In order to study the role of Six1 in the epithelium, we utilized transgenic mice lacking Six1 in surfactant protein C (SPC) Cre expressing cells that target type II lung epithelial cells; termed Six1f/f SPC Cre. These mice were exposed to a chronic model of fibrosis using bleomycin (BLM) 0.035 U/g, intraperitoneal (IP) injections twice weekly for 4 weeks or PBS (control). Flash frozen and paraffin-embedded (FFPE) lung tissue was collected after surgery. Immunohistochemistry and histological analysis were performed to evaluate and identify markers of fibrosis. In vivo lung mechanics studies were performed using the forced oscillation technique using the Flexivent. Using human explant tissue from IPF patients, along with COPD patients and healthy controls, RT-qPCR and Western blots were performed to evaluate the expression profiles of Six1 in human disease.

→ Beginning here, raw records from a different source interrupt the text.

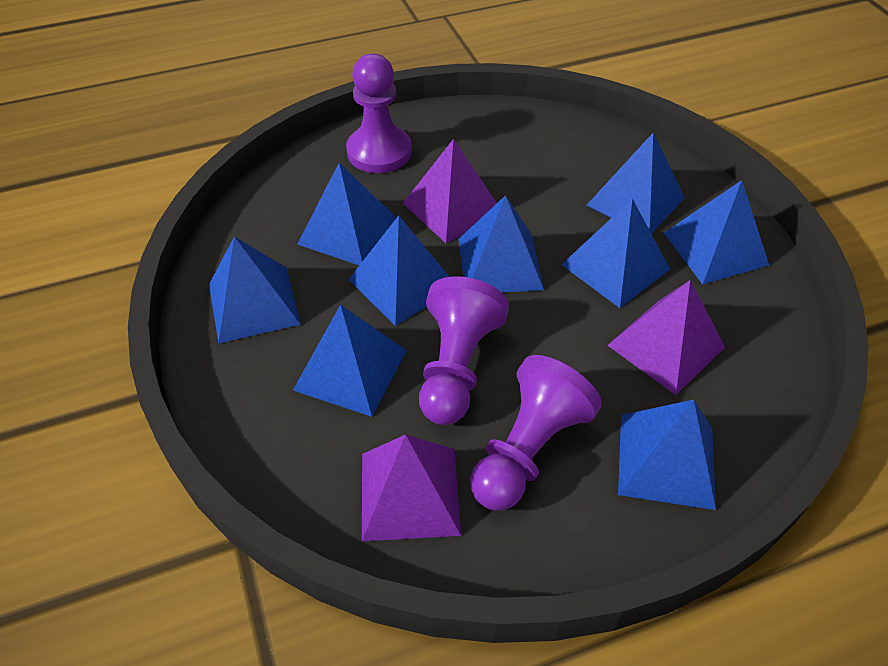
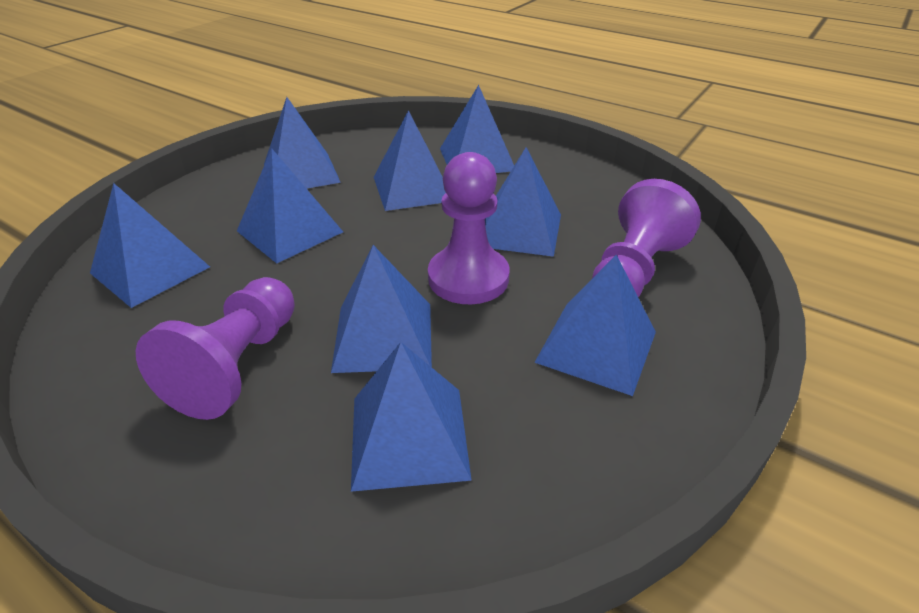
purple pyramid: [362,434,461,541] [403,139,497,243] [607,280,725,395] = 3 -> none = 0

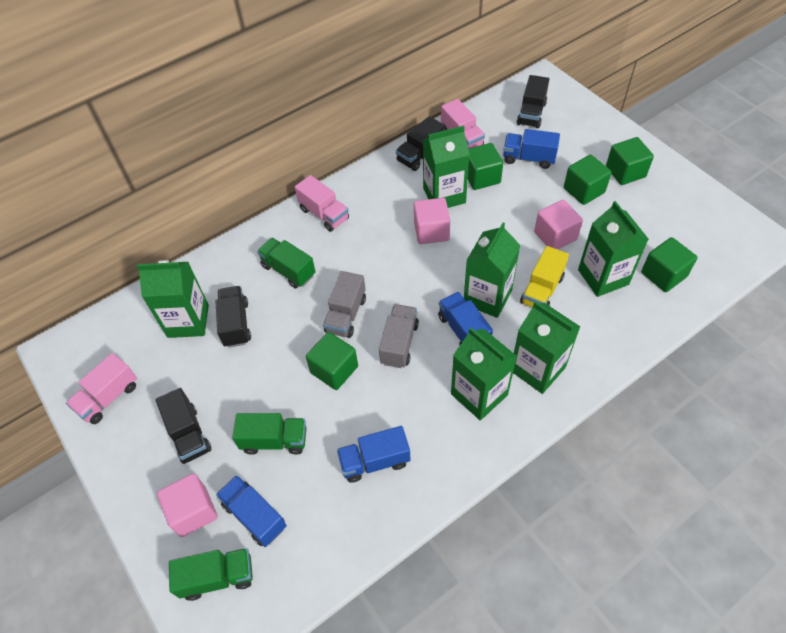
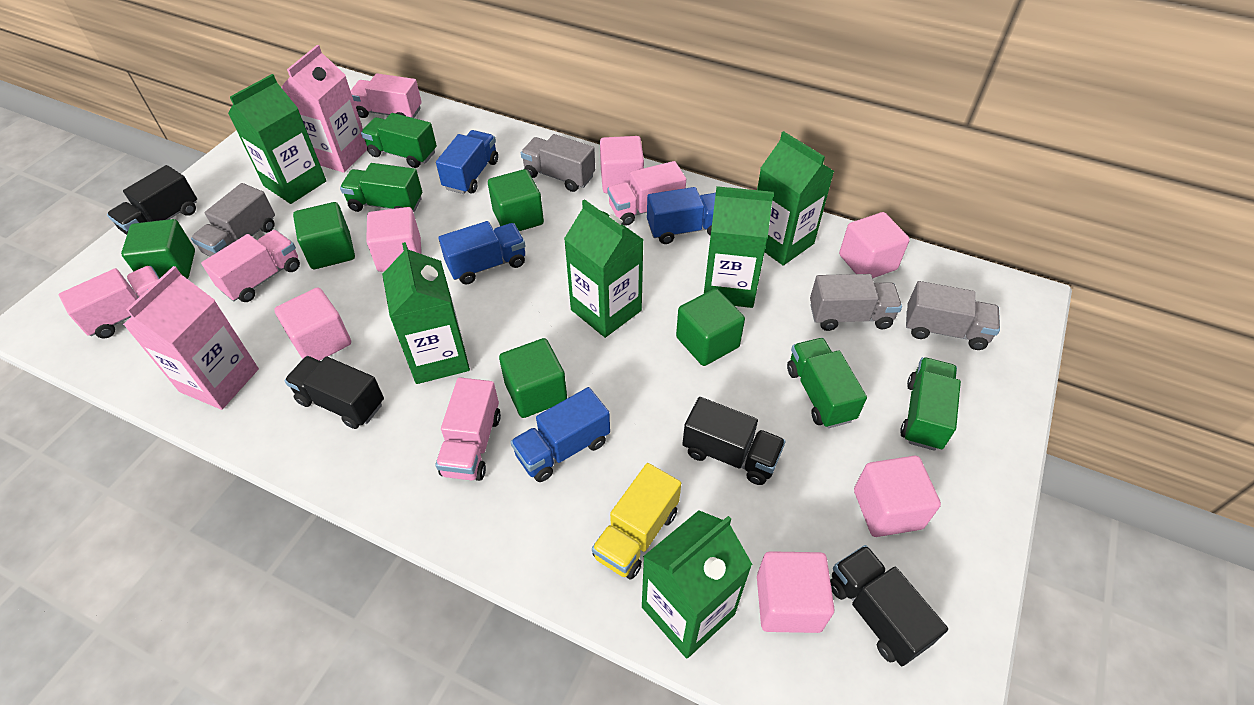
green truck: [169,548,253,601] [232,413,306,455] [257,238,316,289] = 3 -> [340,163,422,212] [361,113,437,168] [787,338,867,428] [900,357,961,451] = 4
grey truck: [323,271,366,338] [379,304,419,368] = 2 -> [191,183,275,257] [521,134,595,192] [810,274,902,331] [906,281,1000,350] = 4
pink carton: none = 0 -> [123,266,259,410] [281,45,367,173] = 2
pink cube: [157,473,218,537] [414,198,450,244] [534,200,583,250] = 3 -> [274,287,351,361] [366,207,421,272] [600,136,644,193] [757,551,835,633] [839,212,910,278] [854,456,941,537] = 6
pink truck: [66,353,137,424] [295,175,349,232] [441,99,485,149] = 3 -> [59,266,160,338] [201,230,300,302] [351,73,422,118] [435,377,501,481] [607,161,686,226] = 5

We demonstrate a significant reduction in fibrosis in Six1f/f SPC Cre mice when compared to the control SPC Cre mice. These are consistent with improved in vivo lung function measured using the Flexivent, including increased static compliance and lowered tissue resistance in the Six1f/f SPC Cre mice compared to SPC Cre controls. We demonstrate a reduction in fibrosis and improved lung function in the Six1f/f SPC Cre mice when treated with delayed tamoxifen on day 15 after fibrosis has been established. The human IPF samples showed an increase in Six1 protein expression and transcript levels compared to both COPD and control samples.
These observations suggest that the developmental gene Six1 could play a novel role in the pathogenesis of pulmonary fibrosis and could provide a unique drug target for future development.